8 Hacks to Reduce Stress During Mealtime with Babies and Toddlers (Plus Sample Feeding Schedules)
Updated: 7 days ago
Part of my job as a mom (and I’m guessing part of yours too) is to make food every day that is affordable, nutritious, quick, easy, and tasty! Wow! Not to mention, I’m supposed to do this with a baby on my hip, toddler under foot, and managing the 5:00 pm power struggles and toddler meltdowns calmly.

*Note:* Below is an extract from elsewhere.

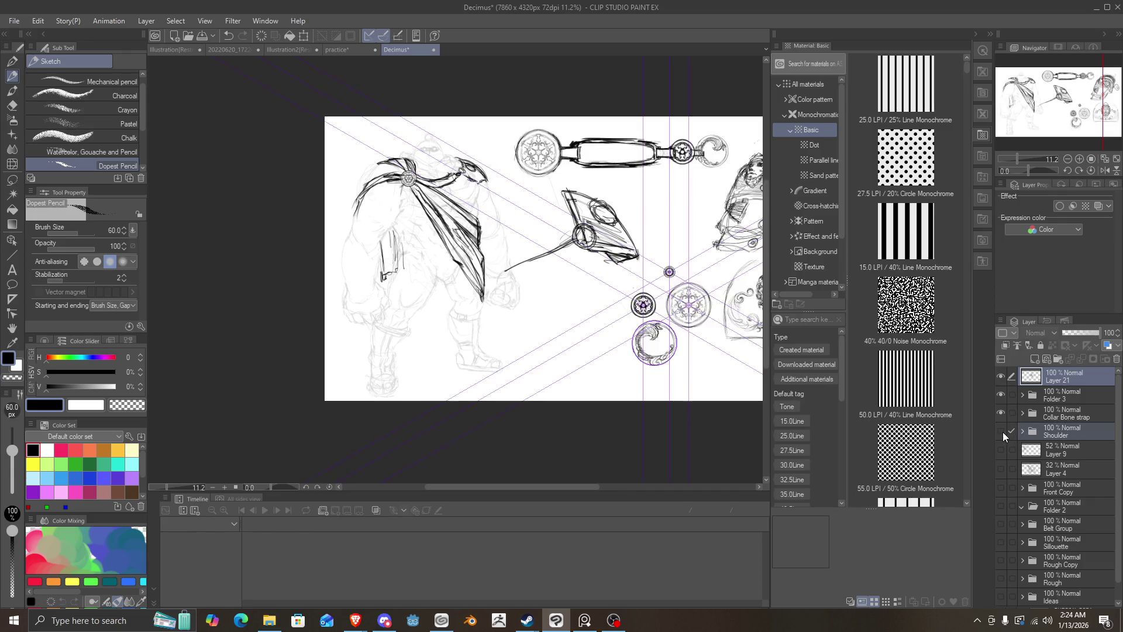
left_click(1002, 431)
left_click(1003, 432)
left_click(1002, 432)
left_click(1022, 431)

I know I’m not alone in the struggle for feeding a baby and a toddler day in and day out. And because I’m a firm believer that there’s no such thing as too much advice when it comes to feeding our tiny human beings, I’m here to share what feeding hacks are working for us right now. There are probably many more tips beyond 8. But this is what’s working in my kitchen and dining room table. It could likely change next week!
Save your screen time!
I know that pediatricians tell us that it's a bad idea for children to watch TV or use mobile apps before age 18 months. However, TV can be a very helpful tool if used in a smart way. And that’s just what it has become for our family. Usually, at around 4:30 pm, L (my 2 year old) starts to get tired and hungry and on the verge of his witching hour meltdowns, so I turn on a show for him and I have baby girl sit on the kitchen floor with some toys or safe kitchen utensils. Most of the time she ends up on my hip right before dinner is served around 5 pm.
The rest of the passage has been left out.